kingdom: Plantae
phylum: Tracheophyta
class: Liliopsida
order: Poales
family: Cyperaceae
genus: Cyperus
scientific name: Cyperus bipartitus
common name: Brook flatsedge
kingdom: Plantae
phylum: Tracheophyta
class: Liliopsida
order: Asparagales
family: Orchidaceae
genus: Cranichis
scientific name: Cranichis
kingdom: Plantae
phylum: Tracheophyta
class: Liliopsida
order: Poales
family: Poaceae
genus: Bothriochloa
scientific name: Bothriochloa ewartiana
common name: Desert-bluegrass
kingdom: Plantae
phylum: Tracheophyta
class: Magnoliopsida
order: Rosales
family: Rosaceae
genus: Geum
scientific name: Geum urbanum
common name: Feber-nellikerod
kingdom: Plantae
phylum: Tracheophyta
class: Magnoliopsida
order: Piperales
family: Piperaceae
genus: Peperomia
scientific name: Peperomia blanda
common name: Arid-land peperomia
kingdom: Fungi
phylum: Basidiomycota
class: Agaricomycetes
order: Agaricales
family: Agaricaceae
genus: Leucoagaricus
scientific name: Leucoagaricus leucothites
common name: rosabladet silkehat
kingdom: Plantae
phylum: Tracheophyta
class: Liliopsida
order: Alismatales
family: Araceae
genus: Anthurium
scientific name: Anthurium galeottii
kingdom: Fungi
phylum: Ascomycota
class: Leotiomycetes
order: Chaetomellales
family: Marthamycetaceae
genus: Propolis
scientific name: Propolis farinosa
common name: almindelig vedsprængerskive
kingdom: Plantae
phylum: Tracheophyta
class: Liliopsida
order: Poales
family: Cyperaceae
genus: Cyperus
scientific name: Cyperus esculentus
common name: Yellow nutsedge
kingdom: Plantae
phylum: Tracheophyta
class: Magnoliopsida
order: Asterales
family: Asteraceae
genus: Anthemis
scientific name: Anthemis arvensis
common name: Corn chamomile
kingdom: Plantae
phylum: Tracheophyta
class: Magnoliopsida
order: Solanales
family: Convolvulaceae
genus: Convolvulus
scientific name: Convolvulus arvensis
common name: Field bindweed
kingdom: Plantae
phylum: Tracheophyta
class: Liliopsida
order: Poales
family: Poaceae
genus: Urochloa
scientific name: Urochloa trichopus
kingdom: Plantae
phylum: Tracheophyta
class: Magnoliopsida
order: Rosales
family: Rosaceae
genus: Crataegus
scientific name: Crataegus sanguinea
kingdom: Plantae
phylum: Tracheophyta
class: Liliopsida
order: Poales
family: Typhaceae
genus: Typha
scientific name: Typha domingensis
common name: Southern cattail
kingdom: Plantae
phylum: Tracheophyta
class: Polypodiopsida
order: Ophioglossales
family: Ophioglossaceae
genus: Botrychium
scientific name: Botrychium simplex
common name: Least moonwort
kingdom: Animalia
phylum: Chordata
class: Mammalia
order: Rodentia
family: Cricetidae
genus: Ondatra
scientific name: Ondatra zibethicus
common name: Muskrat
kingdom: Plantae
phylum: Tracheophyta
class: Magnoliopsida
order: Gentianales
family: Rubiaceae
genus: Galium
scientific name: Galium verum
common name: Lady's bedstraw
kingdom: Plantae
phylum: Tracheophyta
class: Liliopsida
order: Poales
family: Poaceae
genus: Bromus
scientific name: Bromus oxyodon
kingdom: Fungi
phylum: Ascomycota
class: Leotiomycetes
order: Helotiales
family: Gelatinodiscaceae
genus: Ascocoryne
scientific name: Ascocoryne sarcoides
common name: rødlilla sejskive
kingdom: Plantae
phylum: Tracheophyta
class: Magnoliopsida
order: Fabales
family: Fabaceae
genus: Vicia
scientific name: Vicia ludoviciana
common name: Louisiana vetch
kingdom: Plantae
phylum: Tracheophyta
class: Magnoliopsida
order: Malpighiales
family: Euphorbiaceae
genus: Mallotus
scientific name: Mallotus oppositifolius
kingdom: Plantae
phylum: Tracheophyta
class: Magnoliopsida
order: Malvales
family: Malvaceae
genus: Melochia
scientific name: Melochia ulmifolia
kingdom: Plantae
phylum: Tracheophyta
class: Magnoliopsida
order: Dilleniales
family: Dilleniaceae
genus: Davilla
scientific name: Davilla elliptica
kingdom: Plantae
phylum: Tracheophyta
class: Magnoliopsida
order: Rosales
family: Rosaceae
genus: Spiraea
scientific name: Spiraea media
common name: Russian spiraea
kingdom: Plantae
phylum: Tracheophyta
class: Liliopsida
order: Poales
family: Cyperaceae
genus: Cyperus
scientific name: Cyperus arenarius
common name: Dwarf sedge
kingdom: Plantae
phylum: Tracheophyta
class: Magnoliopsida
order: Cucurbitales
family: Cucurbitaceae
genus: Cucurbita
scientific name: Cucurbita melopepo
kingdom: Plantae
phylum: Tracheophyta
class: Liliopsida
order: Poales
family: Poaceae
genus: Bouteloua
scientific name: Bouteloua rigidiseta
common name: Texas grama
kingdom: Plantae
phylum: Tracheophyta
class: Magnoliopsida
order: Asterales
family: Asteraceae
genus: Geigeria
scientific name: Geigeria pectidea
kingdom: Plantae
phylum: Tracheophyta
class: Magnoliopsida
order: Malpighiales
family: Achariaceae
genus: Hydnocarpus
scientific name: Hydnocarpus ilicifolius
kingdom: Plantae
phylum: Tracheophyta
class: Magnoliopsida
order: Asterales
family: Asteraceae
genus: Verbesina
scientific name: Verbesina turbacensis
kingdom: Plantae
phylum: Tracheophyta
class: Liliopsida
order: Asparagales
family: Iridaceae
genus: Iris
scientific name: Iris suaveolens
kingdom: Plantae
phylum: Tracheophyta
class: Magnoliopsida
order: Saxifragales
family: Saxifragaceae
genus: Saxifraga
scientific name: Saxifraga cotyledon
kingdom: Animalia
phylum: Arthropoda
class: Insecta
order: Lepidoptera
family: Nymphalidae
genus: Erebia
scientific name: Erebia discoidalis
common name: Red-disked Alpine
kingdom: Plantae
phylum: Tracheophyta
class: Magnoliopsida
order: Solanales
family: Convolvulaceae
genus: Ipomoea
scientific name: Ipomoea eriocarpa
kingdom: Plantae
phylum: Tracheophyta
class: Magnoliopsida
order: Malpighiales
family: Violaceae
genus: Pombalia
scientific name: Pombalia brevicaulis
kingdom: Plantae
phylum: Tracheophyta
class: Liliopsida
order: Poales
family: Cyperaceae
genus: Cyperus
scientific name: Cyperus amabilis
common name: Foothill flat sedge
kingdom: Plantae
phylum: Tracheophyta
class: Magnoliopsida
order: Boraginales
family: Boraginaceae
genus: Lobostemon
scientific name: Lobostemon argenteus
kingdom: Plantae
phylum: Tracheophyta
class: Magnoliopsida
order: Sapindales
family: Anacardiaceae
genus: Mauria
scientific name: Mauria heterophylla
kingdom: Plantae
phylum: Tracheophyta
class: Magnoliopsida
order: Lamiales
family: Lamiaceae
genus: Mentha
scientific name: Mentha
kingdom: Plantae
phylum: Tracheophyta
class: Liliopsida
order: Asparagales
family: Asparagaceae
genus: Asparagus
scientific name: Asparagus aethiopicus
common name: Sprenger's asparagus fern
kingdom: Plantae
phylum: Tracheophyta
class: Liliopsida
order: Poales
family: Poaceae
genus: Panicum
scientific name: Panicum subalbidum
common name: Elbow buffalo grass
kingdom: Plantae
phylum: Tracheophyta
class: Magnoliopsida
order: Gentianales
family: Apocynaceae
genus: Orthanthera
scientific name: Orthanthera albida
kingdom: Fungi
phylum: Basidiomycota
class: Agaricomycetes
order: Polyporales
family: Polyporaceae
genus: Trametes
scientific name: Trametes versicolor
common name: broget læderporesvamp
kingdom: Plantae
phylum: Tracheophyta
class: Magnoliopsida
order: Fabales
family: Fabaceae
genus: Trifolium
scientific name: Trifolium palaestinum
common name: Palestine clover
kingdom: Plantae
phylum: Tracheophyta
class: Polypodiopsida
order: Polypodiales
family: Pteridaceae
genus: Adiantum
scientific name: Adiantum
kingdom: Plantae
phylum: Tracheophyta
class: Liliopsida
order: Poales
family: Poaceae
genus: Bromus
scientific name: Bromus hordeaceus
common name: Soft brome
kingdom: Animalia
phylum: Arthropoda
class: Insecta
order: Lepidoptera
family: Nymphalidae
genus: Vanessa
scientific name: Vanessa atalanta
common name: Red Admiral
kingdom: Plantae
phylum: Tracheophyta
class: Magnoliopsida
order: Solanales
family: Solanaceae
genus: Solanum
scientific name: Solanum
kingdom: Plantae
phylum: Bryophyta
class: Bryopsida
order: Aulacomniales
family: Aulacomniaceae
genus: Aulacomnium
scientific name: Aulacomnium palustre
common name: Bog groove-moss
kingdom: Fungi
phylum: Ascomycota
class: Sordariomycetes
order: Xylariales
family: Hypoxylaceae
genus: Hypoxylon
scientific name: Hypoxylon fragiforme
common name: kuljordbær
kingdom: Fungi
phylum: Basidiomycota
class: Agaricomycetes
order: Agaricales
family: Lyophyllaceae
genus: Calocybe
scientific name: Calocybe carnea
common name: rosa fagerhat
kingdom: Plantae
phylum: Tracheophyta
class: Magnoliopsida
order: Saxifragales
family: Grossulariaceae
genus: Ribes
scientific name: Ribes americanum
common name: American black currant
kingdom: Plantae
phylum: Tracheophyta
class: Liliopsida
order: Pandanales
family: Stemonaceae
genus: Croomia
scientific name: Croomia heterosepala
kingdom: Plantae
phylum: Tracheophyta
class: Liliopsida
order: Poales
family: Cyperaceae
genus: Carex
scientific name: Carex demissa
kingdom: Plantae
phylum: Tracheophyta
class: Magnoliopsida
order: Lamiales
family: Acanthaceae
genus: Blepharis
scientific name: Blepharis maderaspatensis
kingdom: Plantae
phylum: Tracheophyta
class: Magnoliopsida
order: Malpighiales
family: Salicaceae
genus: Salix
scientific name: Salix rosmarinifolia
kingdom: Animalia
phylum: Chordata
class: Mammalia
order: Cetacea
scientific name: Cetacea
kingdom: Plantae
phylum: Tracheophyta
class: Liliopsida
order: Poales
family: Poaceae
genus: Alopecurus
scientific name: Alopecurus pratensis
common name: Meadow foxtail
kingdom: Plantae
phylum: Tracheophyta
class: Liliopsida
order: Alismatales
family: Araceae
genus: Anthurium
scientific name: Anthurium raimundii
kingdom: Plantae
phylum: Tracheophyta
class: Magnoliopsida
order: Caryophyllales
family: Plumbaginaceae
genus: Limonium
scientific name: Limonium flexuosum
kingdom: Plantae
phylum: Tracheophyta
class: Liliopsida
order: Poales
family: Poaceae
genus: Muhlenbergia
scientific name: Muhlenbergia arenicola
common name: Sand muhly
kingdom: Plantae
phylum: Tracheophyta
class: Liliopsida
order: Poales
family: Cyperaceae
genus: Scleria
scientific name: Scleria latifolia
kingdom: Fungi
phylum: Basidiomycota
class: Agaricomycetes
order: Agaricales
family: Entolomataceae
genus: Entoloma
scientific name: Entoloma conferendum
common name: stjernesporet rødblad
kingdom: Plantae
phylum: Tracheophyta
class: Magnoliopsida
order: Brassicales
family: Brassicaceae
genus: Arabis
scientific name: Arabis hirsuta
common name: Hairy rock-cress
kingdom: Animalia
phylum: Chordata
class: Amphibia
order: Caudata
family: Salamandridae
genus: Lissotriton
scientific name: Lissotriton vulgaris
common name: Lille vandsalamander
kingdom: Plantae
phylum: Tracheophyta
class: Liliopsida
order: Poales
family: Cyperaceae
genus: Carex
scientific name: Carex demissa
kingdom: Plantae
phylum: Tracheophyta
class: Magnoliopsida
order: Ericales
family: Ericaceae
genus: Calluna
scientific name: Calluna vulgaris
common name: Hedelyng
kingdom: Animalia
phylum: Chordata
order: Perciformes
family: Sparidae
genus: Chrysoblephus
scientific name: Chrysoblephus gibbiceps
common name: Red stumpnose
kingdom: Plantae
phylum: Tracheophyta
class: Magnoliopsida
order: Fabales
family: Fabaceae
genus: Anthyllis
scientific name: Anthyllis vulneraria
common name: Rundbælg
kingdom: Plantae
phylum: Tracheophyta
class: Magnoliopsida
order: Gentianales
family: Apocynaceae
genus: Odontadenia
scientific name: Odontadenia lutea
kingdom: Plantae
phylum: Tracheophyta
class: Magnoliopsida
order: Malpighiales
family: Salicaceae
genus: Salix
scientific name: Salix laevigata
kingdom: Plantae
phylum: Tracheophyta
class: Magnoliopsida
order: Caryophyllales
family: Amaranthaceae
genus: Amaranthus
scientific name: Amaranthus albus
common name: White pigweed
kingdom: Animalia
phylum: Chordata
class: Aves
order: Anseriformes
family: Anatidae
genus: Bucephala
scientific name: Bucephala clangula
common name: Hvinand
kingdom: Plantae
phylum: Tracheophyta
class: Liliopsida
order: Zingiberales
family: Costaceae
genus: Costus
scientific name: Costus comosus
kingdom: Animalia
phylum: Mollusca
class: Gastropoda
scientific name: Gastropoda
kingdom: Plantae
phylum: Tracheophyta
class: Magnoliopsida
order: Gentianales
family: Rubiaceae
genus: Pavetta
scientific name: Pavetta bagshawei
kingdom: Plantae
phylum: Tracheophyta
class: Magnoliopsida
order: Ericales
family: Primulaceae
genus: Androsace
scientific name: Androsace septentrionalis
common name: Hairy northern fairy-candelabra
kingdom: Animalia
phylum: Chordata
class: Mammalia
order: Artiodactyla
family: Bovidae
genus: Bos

REQUIRED WORK - Rewrite as a numbered list the lines from the one containing "scientific name: Aulacomnium palustre" through the one containing "scientific name: Ribes americanum", inclusive, leaving out any blank lines.

RIGHT ANSWER -
1. scientific name: Aulacomnium palustre
2. common name: Bog groove-moss
3. kingdom: Fungi
4. phylum: Ascomycota
5. class: Sordariomycetes
6. order: Xylariales
7. family: Hypoxylaceae
8. genus: Hypoxylon
9. scientific name: Hypoxylon fragiforme
10. common name: kuljordbær
11. kingdom: Fungi
12. phylum: Basidiomycota
13. class: Agaricomycetes
14. order: Agaricales
15. family: Lyophyllaceae
16. genus: Calocybe
17. scientific name: Calocybe carnea
18. common name: rosa fagerhat
19. kingdom: Plantae
20. phylum: Tracheophyta
21. class: Magnoliopsida
22. order: Saxifragales
23. family: Grossulariaceae
24. genus: Ribes
25. scientific name: Ribes americanum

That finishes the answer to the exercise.